I just try to understand the GPFS trace from an AIX Oracle RAC system (not so that I could easily read traces - thus I am asking). Background is that the system exhibits considerable IO times for the redo log sync writes.
Direct IO is used.
I do have a short trace (default classes and level) run through trsum.awk. When picking out just the records with the disk names of the redo log file system, I get sections like
70124221 0.227214726 QIO: write data tag 331543 14823 buf 0x0700000020AE8E00 disk 8000001200000132 da 37:51170176 nSectors 79 align 0 by (Direct I/O handler) qlen 1
70124221 0.227289218 QIO: write data tag 331543 14823 buf 0x0700000020AE8E00 disk 8000001200000079 da 17:51170304 nSectors 79 align 0 by (Direct I/O handler) qlen 1
70124221 0.231426960 FIO: write data tag 331543 14823 buf 0x0700000020AE8E00 disk 8000001200000132 da 37:51170176 nSectors 79 qlen 0 duration 4212.234 us
70124221 0.231441511 FIO: write data tag 331543 14823 buf 0x0700000020AE8E00 disk 8000001200000079 da 17:51170304 nSectors 79 qlen 0 duration 4152.293 us
I wonder what is involved in these writes: the QIO records do have everything needed to send the request to the SCSI layer, and the request is so small it should easily be absorbed by the write cache of the storage system. Nevertheless it takes more than 4ms to come back.

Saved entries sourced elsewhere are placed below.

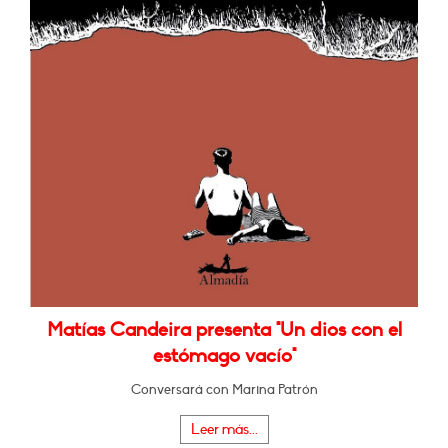
Matías Candeira presenta "Un dios con el
estómago vacío"
Conversará con Marina Patrón
Leer más...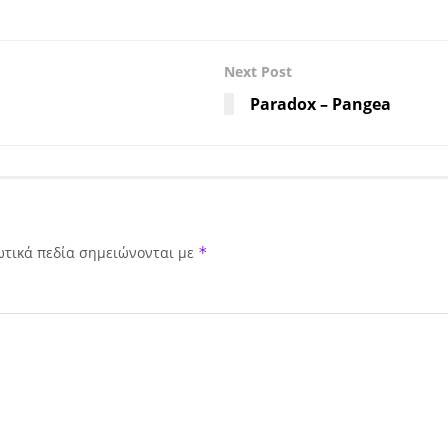
Next Post
Paradox – Pangea
ωτικά πεδία σημειώνονται με
*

Am I right that GPFS itself is, from the QIO to the FIO record, not involved in servicing these requests? I .e. if one sees long Durations there, GPFS cannot be blamed, but the sources of delays are further down in the stack? Or could there still be something odd in GPFS?
I realise QIO comes with (unbuffered?) writes, DIOQIO with (unbuffered?) read, and FIO seems related to the completion of the IO.
EDIT / UPDATE Jul 16 2013: Found the assumption that the diff between QIO and FIO is the (gpfs-independent) block device IO time confirmed in another post: https://www.ibm.com/developerworks/community/forums/html/topic?id=77777777-0000-0000-0000-000014213603.
As for rdwr entries in the trsum output, that appears to be the time a file was held open in RDWR, e.g. in the trace looking for things related to
91161229 0.024665781 rdwr 23855.442 us +
I find 307 91161229 0.000810339 0.005214 MMFS VNODE: gpfs_v_rdwr enter: vP 0xF1000A0425A10130 op 0 flags 0x0C400003 offset 0x000000012577A000 len 8192 ext 0 vinfoP 0xF1000A043B71A180
where 0.024665781-(23855.442/1000000)=. 000810339
and at 0.024665781 the file might have been closed again:
307 91161229 0.024665781 0.003791 MMFS VNODE: gpfs_v_rdwr exit: new offset 0x000000012577C000 resid 0 code 0 rc 0
Some questions remain:
Which queue length is given by qlen? Is it the queue for the respective block device? I suppose that.
Is there a way to relate a WRITE or a READ to the IO records it generates? I could check the disk and sector the IO goes to, find the file occupying this, and get the file names related to the inodes in the high level request (BTW: how do I see the file system from the high level request?). But there might be a simpler way.